American Civil Liberties Union v. Miller, 977 F.Supp. 1228 (1997), was a court case in the United States District Court for the Northern District of Georgia between the ACLU and Georgia governor Zell Miller. The case was an early precedent on the ability of individuals to use the World Wide Web anonymously.

==Background==

In 1996 the Georgia General Assembly passed legislation that sought to prevent anonymous speech via fictitious identities when using the Internet in the state of Georgia. Governor Zell Miller signed the legislation into effect. Several advocacy groups that supported Internet privacy and anonymity sought to have the law overturned as a First Amendment violation, and enlisted legal support from the American Civil Liberties Union.

The Georgia statute prohibited:
any person ... knowingly to transmit any data through a computer network ... for the purpose of setting up, maintaining, operating, or exchanging data with an electronic mailbox, home page, or any other electronic information storage bank or point of access to electronic information if such data uses any individual name ... to falsely identify the person.The Georgia statute also included provisions about unauthorized use of trademarks and copyrights to assume a false identity.

In the view of the ACLU, the forceful public disclosure of the true identities of Internet users would violate privacy and would reveal the sensitive information of users who did not wish to make their identities public. Thus, the ACLU challenged the constitutionality of the Georgia statute in its entirety and requested a preliminary injunction. The ACLU also argued that the Georgia statute would give that state too much authority over the World Wide Web.

== Opinion ==

The district court issued a preliminary injunction against any future enforcement of the Georgia statute, holding that the statute presented a threat of irreparable injury to the rights of the plaintiffs and those they represented, that such injuries outweighed any benefits gained by the state in allowing the statute to stand, and that the public had an interest in the injunction. Determining that the Georgia statute, if enforced, would violate citizens' free speech rights and had possibly already created a chilled speech effect, the court held that an immediate injunction against allowing the statute to go into effect was warranted. The court also held that Georgia already had less restrictive means for achieving the specific goals of the statute, including protections for trademarks and trade secrets.
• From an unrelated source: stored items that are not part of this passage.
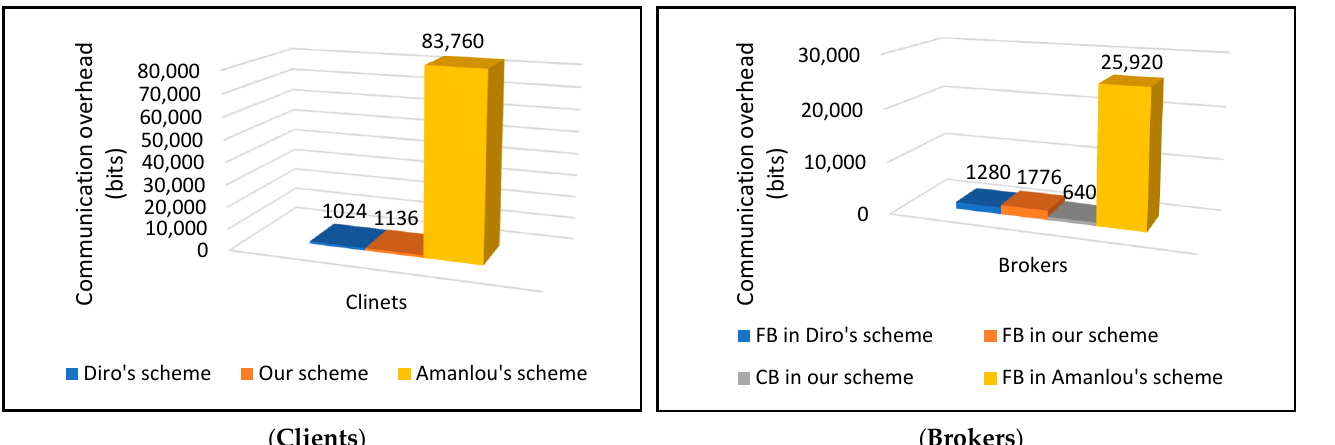
Figure 13. Communication overhead for clients and brokers in Diro’s scheme, our scheme, and Amanlou’s scheme.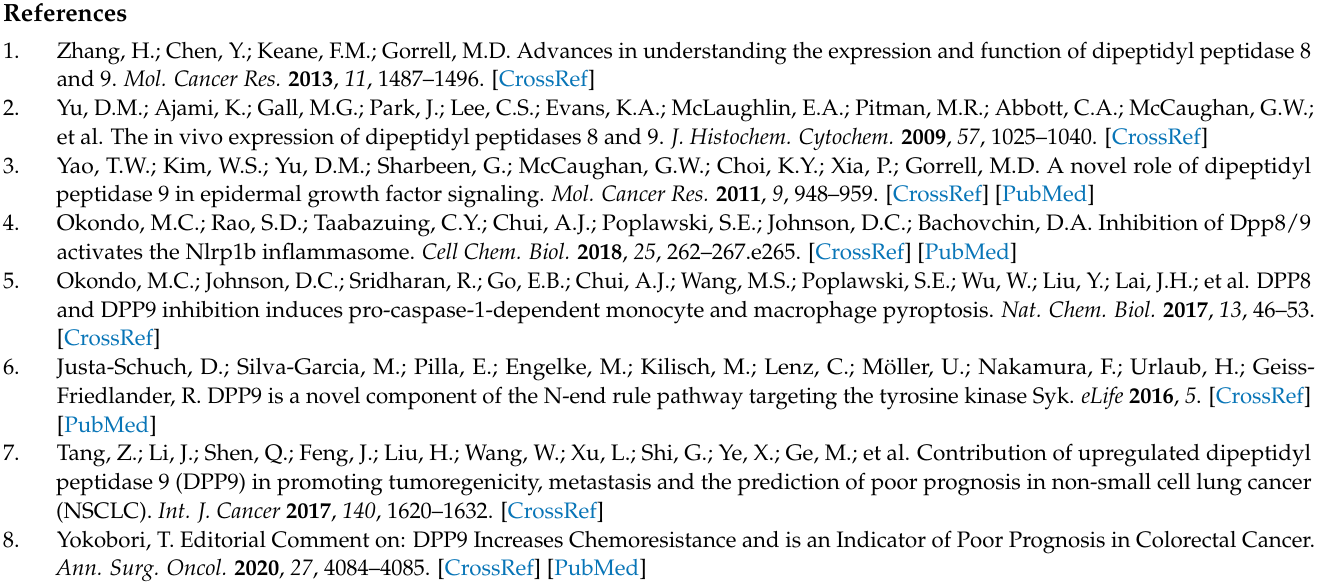
mographics, Table S5: Cox proportional hazards model with gender as the covariate to evaluate associations between DPP9 expression and survival, Table S6: Cox proportional hazards model with BMI as the covariate to evaluate associations between DPP9 expression and survival. Figure S1: Crys- tal structure and protein sequence of the four enzymatic members in the DPP4 gene family, Figure S2: DPP9 variants mapping to the DPP9 protein structure, Figure S3: Enriched reactome pathways of genes that were negatively correlated and in-common between DPP9 and DPP8 , Figure S4: Survival analysis on genes that were positively correlated and in-common amongst DPP9, DPP8, DPP4 and FAP in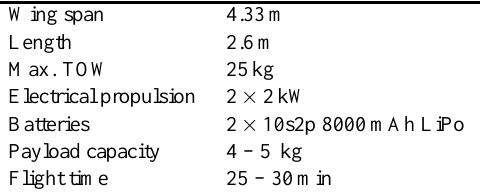
Table 1: Technical data of the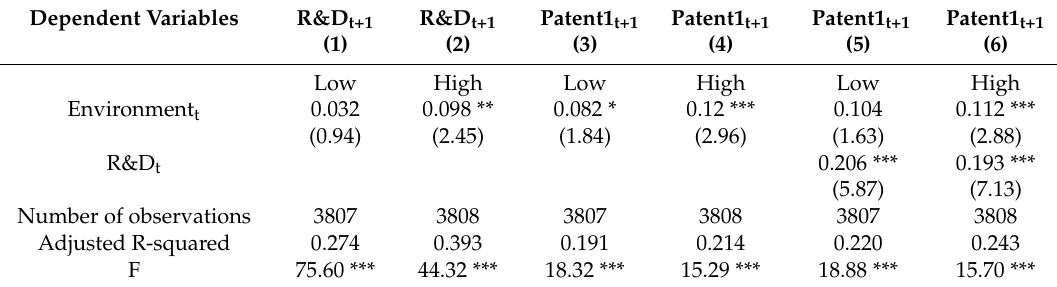
Table 6. The moderating effect of institutional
Georgia claimed that the ACLU had no standing to sue and had not demonstrated any injury-in-fact from possible future prosecutions, but the court found this argument unpersuasive in light of possible violations of constitutional rights. The court ultimately upheld the right to anonymous speech on the Internet, because the speaker's identity is an item of content that the speaker has the right to include or keep secret by choice, and Georgia had failed to deliver a compelling governmental interest in requiring speakers to identify themselves if they choose to be anonymous. The state also failed to convince the court that the statute was narrowly tailored to achieve its goal of preventing fraud, because the statute was overbroad and likely to sweep up many other kinds of speech. And finally. the statute was found to be unconstitutionally vague because the average person would be unable to determine how to avoid the proscribed criminal penalties.

==Impact==

This case established the right to anonymous speech for Internet users, within the established Constitutional right of free speech. In turn, the ruling has been cited as an important early precedent in the application of American constitutional rights to the then-new medium of Internet communication.